Step 7 — End-to-end demo run (after A/B/C merge)

uv run python scripts/seed_baseline.py
honcho start  # runs backend + frontend together
# in another terminal:
uv run python -m darwin.orchestration.run --generations 1

Verify: dashboard shows the full loop streaming live.

Step 8 — Replay mode for demo safety

After a clean generation completes, snapshot the DB. Add scripts/replay.py that reads GameRow/GenerationRow and re-emits the WS events with realistic delays. This is your insurance against demo-day API flakes — build this before demo prep starts.

Step 9 — Open the PR

git add -A && git commit -m "feat: API + WS bus + orchestration + seed/replay scripts"
git push -u origin feat/infra
gh pr create --title "Infra + orchestration" --body "Closes plan E."

Integration points

  • Person A provides BaselineEngine, Engine Protocol, load_engine. You instantiate baseline at seed time.
  • Person B provides round_robin, select_champion, play_game. Pass bus.emit as on_event.
  • Person C provides propose_questions, build_engine, validate_engine. They ship stubs early; you can wire end-to-end immediately.
  • Person D consumes /ws. Validate event payloads against their events.ts mirror as soon as you start.

Acceptance criteria

  • /api/health, /api/engines, /api/generations, /api/games, /ws all respond.
  • seed_baseline.py is idempotent and inserts the baseline row.
  • One full generation completes via run.py and persists to DB.
  • honcho start brings up backend + frontend with WS events flowing.
  • Replay mode works without API access (demo insurance).
  • PR opened, then merged after review.

Risks & mitigations

  • You are the rate-limit choke point.
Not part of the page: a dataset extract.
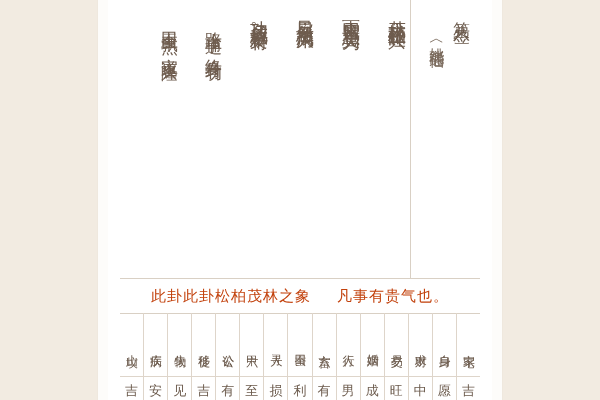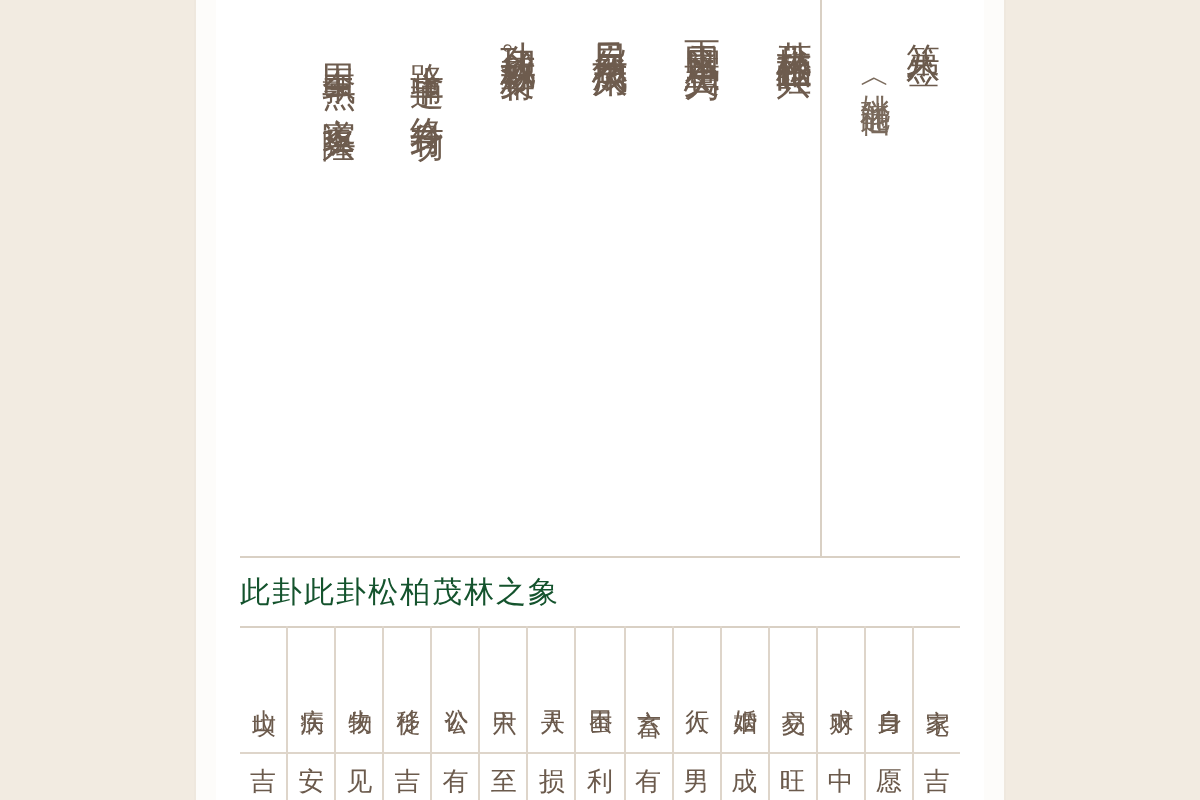"此卦此卦松柏茂林之象" .summary { color: #14532d -> #c2410c; justify-content: none -> center }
The semaphore in llm.py (currently 30) controls everyone. Tune it down if you see 429s, up if the tournament drags.
  • WS backpressure. Slow frontend → queue fills → events drop. The put_nowait + drop policy is intentional.
  • Crash recovery. If a generation crashes mid-tournament, a GenerationRow with finished_at=NULL is left behind. For the hackathon, just resume from the next generation number.
  • Demo day. Step 8 (replay mode) is the single most important risk mitigation. Do not skip it.

Status

Merged. Note: post-hackathon run_generation_task was extended to load the reigning champion + runner-up from the DB instead of always restarting from baseline (see followup-3-champion-resume.md), and the orchestrator gained cancel/replace semantics for the Run/Stop buttons.